New faculty attending Faculty Orientation 2019
CU Engineering has hired 66 tenure-track faculty and more than 35 instructional faculty members in the past three years – a hiring rate almost unheard of in higher education.
“We’re very excited to see how this new group innovates in research and teaching at CU Boulder,” Dean Bobby Braun said.
Twenty-nine percent of the tenure-track hires were women, and 23% were hired at the associate professor level or above, meaning they already had a few years of teaching and research under their belts.
Faculty members have been hired for both department-level positions and in new interdisciplinary searches that represent focus areas where the college is looking to build capacity. This year, that included hypersonics, quantum information systems and imaging science.
The college’s efforts to increase diversity among faculty and students has resonated with candidates, said Joann Silverstein, associate dean for faculty development. The opportunity to innovate in teaching and the interdisciplinary nature of the campus and college was also a big draw.

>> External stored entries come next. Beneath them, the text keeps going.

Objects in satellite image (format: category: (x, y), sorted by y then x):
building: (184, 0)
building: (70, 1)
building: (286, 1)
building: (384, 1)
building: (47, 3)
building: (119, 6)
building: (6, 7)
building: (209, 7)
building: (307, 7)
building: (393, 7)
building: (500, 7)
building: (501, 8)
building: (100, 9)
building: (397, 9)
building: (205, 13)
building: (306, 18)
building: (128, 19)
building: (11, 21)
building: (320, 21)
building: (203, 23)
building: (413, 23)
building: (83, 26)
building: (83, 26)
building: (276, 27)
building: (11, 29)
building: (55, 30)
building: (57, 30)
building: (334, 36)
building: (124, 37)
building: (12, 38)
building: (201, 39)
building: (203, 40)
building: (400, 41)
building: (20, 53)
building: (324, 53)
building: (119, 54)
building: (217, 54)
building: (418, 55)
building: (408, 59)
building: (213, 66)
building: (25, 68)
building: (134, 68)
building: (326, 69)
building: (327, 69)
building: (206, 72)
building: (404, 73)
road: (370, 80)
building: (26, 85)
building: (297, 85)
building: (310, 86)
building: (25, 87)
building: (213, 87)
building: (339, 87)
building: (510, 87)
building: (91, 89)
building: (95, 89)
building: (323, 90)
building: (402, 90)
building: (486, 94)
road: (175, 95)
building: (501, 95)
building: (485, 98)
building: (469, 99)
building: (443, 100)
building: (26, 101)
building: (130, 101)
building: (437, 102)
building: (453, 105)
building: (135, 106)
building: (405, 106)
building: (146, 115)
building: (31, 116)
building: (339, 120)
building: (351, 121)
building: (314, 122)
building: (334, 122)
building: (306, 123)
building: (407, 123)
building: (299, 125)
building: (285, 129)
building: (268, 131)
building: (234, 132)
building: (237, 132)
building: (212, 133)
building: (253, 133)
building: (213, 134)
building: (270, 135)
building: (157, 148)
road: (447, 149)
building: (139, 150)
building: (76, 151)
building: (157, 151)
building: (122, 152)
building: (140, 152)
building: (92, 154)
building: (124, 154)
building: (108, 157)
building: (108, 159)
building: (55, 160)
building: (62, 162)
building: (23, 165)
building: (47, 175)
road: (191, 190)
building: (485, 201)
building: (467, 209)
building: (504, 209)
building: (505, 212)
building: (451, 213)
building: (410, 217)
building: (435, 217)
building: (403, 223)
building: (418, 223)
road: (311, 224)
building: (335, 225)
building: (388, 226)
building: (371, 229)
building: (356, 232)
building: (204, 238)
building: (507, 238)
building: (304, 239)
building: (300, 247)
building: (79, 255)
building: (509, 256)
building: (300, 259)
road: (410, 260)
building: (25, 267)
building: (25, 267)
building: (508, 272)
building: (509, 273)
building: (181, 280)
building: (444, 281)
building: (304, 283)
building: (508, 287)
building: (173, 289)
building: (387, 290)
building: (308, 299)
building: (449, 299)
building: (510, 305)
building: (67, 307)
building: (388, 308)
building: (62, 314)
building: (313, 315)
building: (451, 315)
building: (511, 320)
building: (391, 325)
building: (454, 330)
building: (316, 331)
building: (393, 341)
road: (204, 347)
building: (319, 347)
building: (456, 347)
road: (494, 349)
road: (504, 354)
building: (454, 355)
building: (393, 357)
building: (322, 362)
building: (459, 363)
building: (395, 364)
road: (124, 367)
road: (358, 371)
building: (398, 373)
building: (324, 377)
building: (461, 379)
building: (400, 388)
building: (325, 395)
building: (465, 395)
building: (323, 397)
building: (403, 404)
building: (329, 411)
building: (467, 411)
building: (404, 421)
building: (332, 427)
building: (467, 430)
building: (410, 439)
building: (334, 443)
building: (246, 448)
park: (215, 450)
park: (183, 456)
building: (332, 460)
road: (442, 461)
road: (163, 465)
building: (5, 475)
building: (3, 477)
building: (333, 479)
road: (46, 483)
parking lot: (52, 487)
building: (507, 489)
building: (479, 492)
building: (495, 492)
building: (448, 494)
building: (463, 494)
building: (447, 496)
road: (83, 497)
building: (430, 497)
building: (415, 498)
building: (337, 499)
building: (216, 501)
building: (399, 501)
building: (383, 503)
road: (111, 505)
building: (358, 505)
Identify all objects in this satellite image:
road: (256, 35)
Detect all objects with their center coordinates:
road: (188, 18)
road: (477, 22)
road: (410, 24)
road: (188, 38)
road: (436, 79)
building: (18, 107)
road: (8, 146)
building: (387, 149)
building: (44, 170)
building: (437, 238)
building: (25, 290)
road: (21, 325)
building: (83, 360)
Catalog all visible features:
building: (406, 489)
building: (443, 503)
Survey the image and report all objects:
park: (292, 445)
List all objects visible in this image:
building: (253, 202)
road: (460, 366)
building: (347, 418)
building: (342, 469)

Hope Michelson is joining mechanical engineering as an associate professor in 2020 after spending 20 years at Sandia National Laboratory. At Sandia, she said, most of her collaborations were with people outside her institution, so she’s looking forward to more face-time with her fellow faculty.
“The department is extremely collaborative and super friendly,” said Michelson, whose research focuses include soot formation during combustion and black carbon evolution in the atmosphere. “I’m really looking forward to having those kinds of relationships at work.”
While she will be relatively new to teaching, the ability to work with the next generation of engineers was part of the attraction to CU Boulder.
“I’m really excited about working with students and having that new, fresh energy and a different perspective on things,” she said.